PROBLEM TO SOLVE:
Some lines hold the string "down". Copy all of them from the material that follows.

EXTRACTED RECORDS:
.....
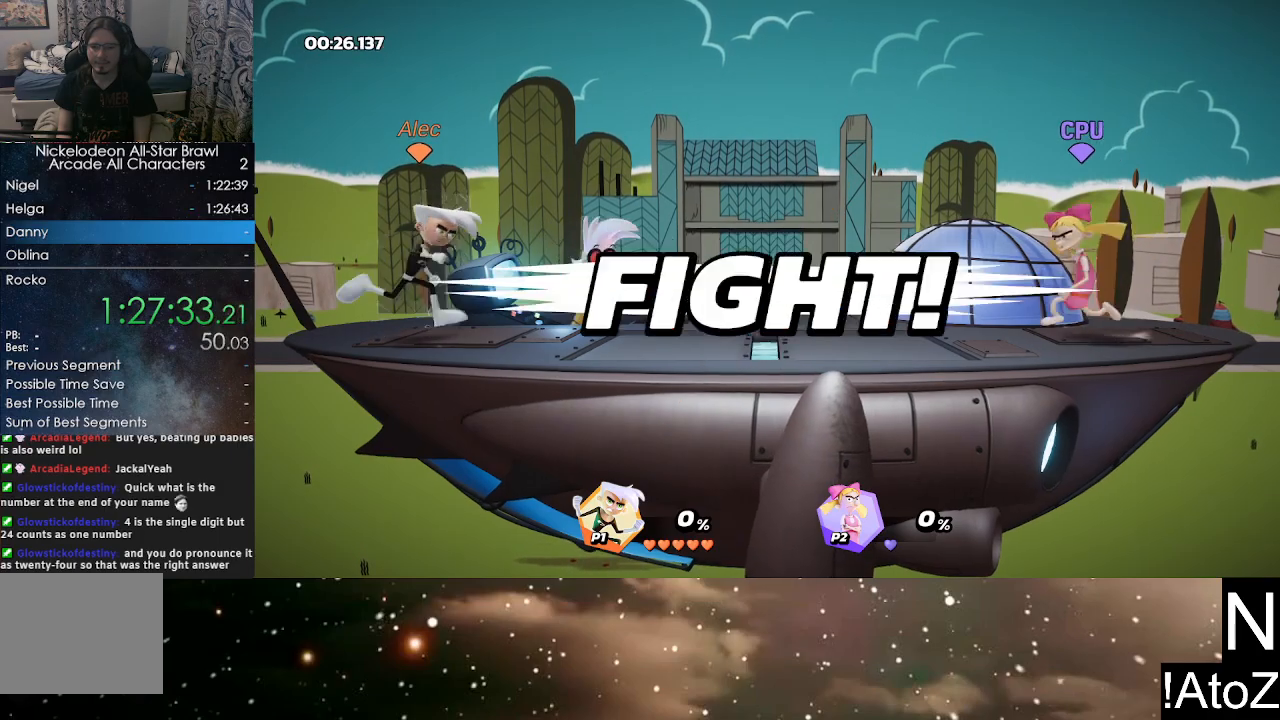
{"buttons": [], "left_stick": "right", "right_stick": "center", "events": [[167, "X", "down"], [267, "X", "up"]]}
.....
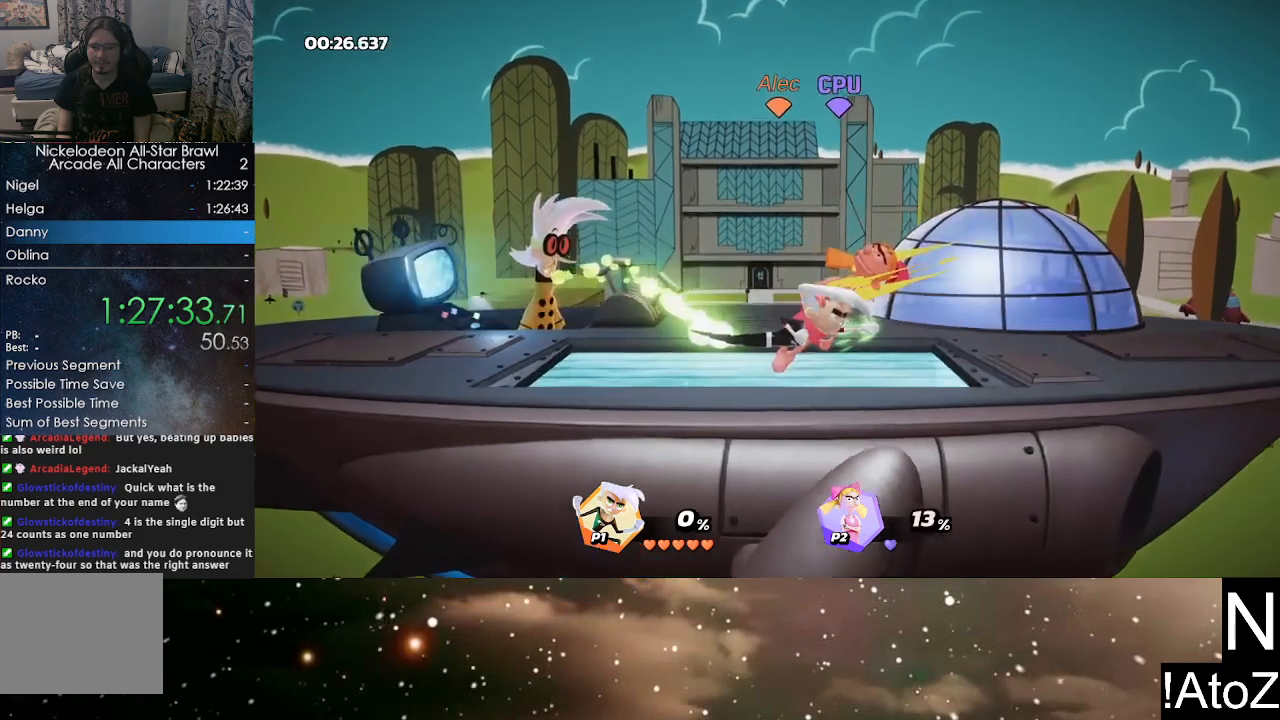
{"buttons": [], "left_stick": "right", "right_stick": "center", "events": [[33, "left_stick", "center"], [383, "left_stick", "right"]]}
.....
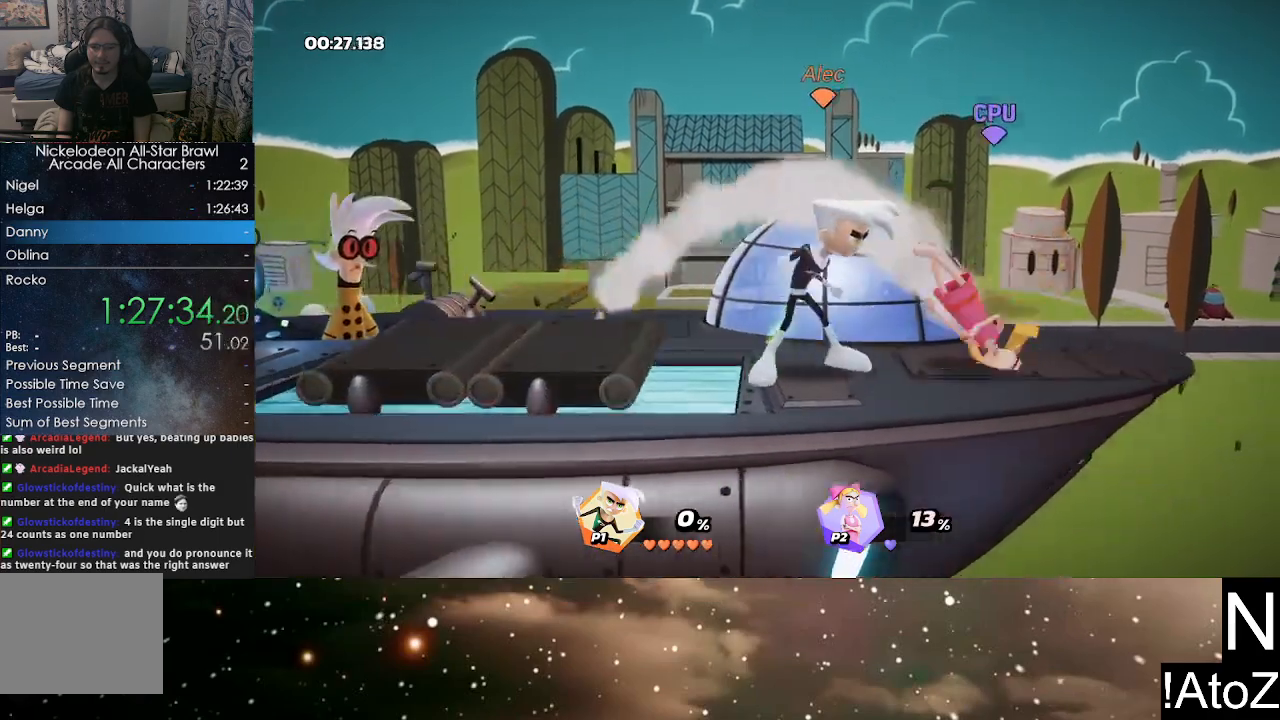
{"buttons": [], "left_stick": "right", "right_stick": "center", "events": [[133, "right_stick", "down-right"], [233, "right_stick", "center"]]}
.....
THE ANSWER:
{"buttons": [], "left_stick": "right", "right_stick": "center", "events": [[167, "X", "down"], [267, "X", "up"]]}
{"buttons": [], "left_stick": "right", "right_stick": "center", "events": [[133, "right_stick", "down-right"], [233, "right_stick", "center"]]}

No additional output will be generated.